• **WORK REQUIRED**:
Throughout the listing that follows, find each line with the word "bebelușului" and copy it.

• **SOURCE RECORDS**:

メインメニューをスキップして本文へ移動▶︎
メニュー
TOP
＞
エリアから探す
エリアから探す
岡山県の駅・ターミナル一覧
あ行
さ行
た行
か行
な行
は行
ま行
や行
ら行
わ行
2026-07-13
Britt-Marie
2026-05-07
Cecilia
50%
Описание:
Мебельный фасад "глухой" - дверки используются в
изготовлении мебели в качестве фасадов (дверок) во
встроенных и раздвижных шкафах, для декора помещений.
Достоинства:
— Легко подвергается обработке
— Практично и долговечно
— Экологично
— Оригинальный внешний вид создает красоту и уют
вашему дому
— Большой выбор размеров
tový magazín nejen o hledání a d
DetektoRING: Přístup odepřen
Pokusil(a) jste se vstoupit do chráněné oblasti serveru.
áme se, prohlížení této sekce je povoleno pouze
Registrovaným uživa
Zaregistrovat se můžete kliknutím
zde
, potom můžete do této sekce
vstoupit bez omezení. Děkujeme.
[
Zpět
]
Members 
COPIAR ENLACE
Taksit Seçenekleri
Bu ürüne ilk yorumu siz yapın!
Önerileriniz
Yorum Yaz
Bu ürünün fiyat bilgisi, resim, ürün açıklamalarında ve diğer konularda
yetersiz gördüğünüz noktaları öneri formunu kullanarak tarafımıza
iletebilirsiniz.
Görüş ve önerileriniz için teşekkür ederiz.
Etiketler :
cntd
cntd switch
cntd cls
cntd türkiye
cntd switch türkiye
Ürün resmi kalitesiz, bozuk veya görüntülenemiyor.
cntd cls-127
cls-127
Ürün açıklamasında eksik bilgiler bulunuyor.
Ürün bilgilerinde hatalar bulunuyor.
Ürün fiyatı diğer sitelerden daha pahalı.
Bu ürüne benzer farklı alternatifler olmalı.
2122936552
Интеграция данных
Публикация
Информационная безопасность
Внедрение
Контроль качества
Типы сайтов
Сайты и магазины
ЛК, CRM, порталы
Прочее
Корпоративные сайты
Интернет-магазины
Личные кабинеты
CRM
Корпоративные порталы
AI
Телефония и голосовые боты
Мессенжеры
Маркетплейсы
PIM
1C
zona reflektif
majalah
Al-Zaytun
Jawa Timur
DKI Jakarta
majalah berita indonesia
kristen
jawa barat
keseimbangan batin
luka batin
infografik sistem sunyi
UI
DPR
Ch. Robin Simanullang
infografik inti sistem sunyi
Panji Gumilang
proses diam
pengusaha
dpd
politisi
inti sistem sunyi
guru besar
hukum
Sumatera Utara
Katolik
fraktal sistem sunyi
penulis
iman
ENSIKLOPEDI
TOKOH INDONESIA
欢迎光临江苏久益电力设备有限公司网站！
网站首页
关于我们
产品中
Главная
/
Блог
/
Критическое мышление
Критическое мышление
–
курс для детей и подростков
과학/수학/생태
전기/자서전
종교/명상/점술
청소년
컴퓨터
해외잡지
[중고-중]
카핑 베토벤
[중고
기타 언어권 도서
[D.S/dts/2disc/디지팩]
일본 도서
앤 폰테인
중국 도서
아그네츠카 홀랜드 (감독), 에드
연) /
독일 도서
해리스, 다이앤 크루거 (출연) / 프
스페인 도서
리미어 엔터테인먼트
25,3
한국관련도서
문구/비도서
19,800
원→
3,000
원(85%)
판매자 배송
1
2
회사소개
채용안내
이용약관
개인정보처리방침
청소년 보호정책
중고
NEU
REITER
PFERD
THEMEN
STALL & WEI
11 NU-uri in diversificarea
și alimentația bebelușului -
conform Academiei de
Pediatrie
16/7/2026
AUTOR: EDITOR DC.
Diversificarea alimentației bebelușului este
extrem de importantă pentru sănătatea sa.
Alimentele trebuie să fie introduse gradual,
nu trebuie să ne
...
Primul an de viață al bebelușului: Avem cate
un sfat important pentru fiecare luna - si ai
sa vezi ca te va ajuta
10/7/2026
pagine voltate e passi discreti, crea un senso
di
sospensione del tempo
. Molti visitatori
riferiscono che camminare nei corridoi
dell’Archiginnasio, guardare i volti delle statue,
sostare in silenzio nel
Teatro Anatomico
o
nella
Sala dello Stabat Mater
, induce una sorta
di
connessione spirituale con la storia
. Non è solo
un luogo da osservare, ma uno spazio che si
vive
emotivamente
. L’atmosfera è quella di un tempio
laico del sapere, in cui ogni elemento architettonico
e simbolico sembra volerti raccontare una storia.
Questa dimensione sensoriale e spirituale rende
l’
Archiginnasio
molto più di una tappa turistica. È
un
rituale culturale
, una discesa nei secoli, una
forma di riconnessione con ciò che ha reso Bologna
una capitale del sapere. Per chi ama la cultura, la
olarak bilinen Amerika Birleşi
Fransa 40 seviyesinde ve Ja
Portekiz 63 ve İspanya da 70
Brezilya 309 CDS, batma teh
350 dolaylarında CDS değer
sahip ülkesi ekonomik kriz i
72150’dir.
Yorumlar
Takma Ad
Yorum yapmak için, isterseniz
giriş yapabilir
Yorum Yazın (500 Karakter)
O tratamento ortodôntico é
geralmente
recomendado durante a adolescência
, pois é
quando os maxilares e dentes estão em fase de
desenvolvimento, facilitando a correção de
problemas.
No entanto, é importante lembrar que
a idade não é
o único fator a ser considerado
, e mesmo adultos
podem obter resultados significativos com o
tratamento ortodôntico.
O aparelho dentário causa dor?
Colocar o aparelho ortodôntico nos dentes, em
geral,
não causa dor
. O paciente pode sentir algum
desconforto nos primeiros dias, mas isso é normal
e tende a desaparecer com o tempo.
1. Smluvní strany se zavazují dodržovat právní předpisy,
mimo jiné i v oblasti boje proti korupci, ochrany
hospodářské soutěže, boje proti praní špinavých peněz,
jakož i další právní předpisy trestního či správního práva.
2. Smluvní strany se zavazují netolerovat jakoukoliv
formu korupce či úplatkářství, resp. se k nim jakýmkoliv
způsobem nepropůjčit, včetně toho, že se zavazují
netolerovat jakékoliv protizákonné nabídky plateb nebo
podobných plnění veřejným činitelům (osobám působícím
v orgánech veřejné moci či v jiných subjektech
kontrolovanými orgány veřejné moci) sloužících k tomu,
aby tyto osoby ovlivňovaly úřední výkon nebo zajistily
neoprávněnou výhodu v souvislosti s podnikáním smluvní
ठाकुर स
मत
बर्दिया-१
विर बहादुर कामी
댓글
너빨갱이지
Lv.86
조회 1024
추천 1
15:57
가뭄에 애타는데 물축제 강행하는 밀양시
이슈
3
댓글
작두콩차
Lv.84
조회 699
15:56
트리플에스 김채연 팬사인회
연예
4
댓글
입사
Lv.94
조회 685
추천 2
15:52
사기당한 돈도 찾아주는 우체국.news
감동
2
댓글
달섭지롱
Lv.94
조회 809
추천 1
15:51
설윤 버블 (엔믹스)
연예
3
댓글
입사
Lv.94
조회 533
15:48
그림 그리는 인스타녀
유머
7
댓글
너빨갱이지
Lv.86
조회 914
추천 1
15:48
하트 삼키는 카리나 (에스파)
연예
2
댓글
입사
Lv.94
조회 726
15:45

• **REPLY**:
și alimentația bebelușului -
Diversificarea alimentației bebelușului este
Primul an de viață al bebelușului: Avem cate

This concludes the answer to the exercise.